Im Rahmen einer Europa-Reise haben die beiden Wissenschaftler ihre Thesen kürzlich in der Deutschen Gesellschaft für Auswärtige Politik in Berlin vorgestellt. Auch dort kam es zu einem erregten Wortwechsel. Als eine Pakistanerin sagte, in ihrem Heimatland verlören die USA auch deshalb immer mehr an Einfluss, weil ihnen die fast bedingungslose Unterstützung Israels gegen die arabischen Nachbarn vorgeworfen werde, rief ein Zuhörer erregt, jetzt sollten die Juden offenbar auch noch an den politischen Verhältnissen in Pakistan schuld sein.

Mearsheimer und Walt wiesen den Vorwurf des Antisemitismus vehement von sich und betonten, dass es zwischen der “Israel-Lobby” und den Juden in den USA wichtige Unterschiede gebe.
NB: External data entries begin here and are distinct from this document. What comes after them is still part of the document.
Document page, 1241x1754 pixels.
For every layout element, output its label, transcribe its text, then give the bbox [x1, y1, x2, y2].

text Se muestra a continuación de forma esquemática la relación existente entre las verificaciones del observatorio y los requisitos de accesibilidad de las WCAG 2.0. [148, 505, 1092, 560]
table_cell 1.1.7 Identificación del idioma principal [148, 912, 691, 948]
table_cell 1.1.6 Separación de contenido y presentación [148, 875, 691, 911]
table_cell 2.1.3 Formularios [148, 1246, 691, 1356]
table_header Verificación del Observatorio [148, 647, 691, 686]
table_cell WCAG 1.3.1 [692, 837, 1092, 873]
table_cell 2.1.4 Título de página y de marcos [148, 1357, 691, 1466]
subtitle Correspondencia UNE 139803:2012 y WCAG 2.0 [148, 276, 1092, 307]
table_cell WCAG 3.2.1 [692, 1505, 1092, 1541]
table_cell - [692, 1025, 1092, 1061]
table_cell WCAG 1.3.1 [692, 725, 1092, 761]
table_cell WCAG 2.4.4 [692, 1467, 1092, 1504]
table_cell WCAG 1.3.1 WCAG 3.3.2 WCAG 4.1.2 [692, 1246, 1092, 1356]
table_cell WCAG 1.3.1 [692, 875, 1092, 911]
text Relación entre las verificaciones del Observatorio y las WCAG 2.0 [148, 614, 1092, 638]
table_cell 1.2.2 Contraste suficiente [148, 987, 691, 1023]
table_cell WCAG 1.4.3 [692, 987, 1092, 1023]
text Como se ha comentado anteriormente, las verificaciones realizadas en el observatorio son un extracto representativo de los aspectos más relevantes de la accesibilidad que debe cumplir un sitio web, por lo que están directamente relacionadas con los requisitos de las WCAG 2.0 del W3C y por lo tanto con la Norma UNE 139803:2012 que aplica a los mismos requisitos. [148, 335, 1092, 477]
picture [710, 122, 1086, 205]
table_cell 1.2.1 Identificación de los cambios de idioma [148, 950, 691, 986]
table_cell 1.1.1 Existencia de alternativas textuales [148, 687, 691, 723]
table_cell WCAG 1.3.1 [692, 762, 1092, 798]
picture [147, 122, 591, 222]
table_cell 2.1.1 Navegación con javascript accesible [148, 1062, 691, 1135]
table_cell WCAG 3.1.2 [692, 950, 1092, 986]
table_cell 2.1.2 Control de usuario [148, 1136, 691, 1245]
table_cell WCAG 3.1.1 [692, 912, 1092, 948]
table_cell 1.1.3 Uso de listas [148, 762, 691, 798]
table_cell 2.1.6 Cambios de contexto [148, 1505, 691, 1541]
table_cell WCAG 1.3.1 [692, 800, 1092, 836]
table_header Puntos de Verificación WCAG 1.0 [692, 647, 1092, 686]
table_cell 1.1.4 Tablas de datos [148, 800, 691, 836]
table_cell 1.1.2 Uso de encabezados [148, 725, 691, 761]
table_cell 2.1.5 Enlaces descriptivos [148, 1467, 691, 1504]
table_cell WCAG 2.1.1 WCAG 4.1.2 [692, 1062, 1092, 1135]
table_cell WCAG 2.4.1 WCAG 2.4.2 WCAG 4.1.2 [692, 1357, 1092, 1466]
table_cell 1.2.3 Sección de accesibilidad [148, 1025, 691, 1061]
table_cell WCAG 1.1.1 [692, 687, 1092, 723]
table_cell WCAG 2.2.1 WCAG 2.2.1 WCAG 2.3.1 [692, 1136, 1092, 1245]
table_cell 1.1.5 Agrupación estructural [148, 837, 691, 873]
Als Beispiel nannten sie den Irak-Krieg: Während die “Israel-Lobby” den Kriegskurs von Präsident George Bush massiv unterstützt habe, sei die Ablehnung des Irak-Kriegs unter amerikanischen Juden um zehn Prozent höher gewesen als im Rest der Bevölkerung.

Außerdem verweisen sie darauf, dass die “Israel Lobby” nichts weiter tue als ihre legitimen Rechte wahrzunehmen – allerdings zum Schaden der USA. Im politischen System Amerikas, das weit stärker als die Meinungsbildung in europäischen Staaten von Interessengruppen dominiert werde, setze die Israel-Lobby ihre Ziele besonders wirkungsvoll durch. Neben einer guten Organisation und viel Geld verfüge diese Lobby schließlich auch noch über eine besonders wirkungsvolle Waffe: den Vorwurf des Antisemitismus.

Diese Anschuldigung sei grauenhaft, sagte Stephen Walt jetzt in einem Interview, “es ist, als ob man als Rassist oder Kinderschänder bezeichnet wird. Selbst wenn die Beschuldigung völlig falsch ist, ist es eine mächtige Waffe. Sie bringt viele Leute dazu, den Mund zu halten. Nicht, weil sie antisemitisch sind, sondern weil sie Angst vor dem Vorwurf haben.”

Bei der Berliner Buchvorstellung definierten Walt und Mearsheimer Antisemitismus als eine Einstellung, wonach die Juden in einem negativen Sinne fundamental anders seien als der Rest der Menschheit. Eine solche Haltung liege ihnen jedoch vollkommen fern; es gehe ihnen allein darum, den Einfluss einer besonders starken Interessengruppe auf die Außenpolitik der USA ins Blickfeld zu rücken.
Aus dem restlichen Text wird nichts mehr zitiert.